Rewrite the rows below as a numbered list with one line per item, dropping any blank lines and leaving out the pictures.
* Start INFORMATION GIVEN *
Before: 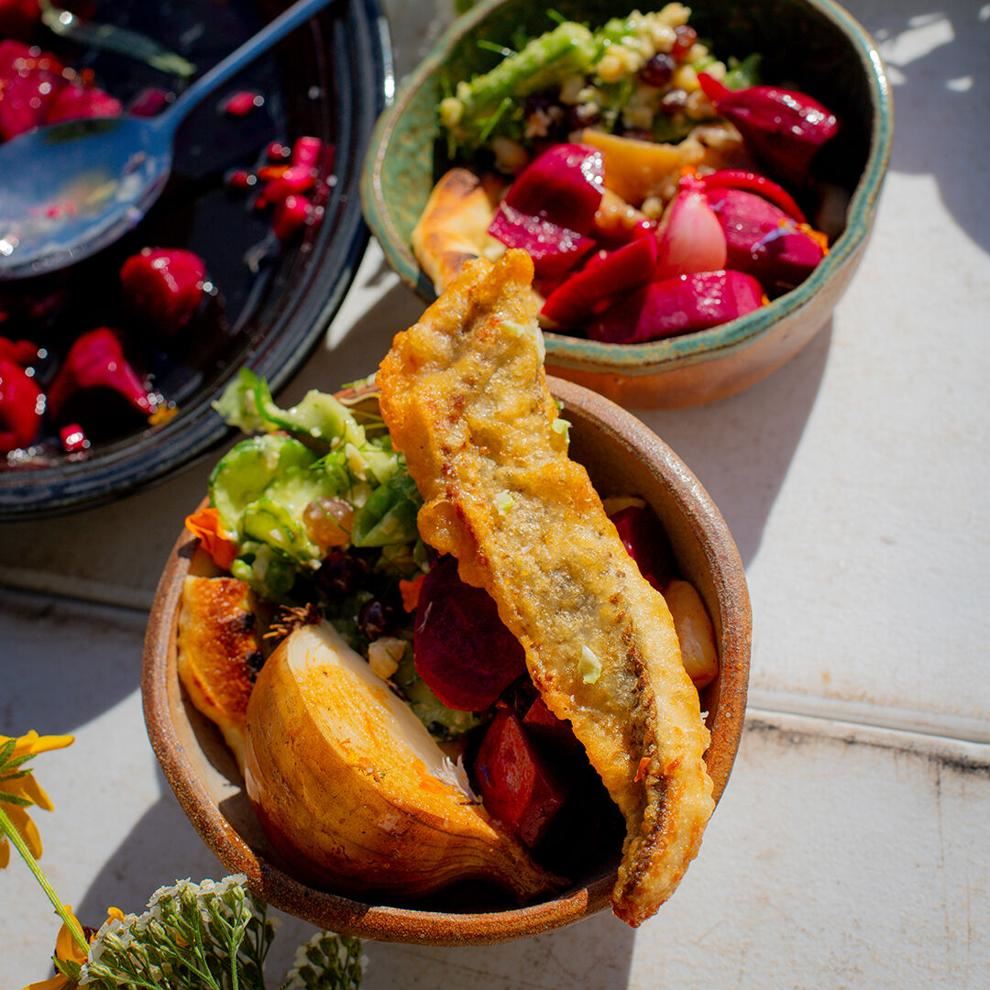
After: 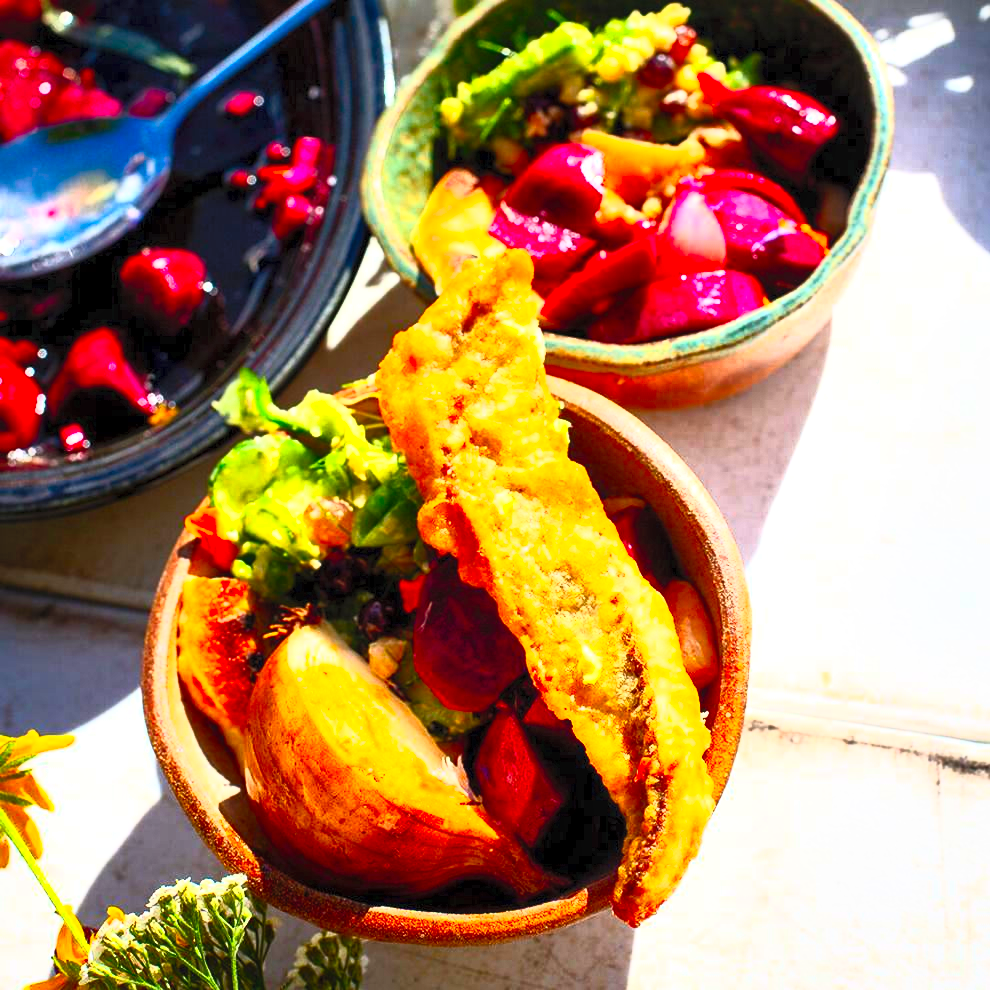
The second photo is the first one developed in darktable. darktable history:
local contrast: mode bilateral grid, contrast 20, coarseness 49, detail 150%, midtone range 0.2
contrast brightness saturation: contrast 0.993, brightness 0.982, saturation 0.987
* End INFORMATION GIVEN *
**TASK RESULT:**
1. Before: 
2. After: 
3. The second photo is the first one developed in darktable. darktable history:
4. local contrast: mode bilateral grid, contrast 20, coarseness 49, detail 150%, midtone range 0.2
5. contrast brightness saturation: contrast 0.993, brightness 0.982, saturation 0.987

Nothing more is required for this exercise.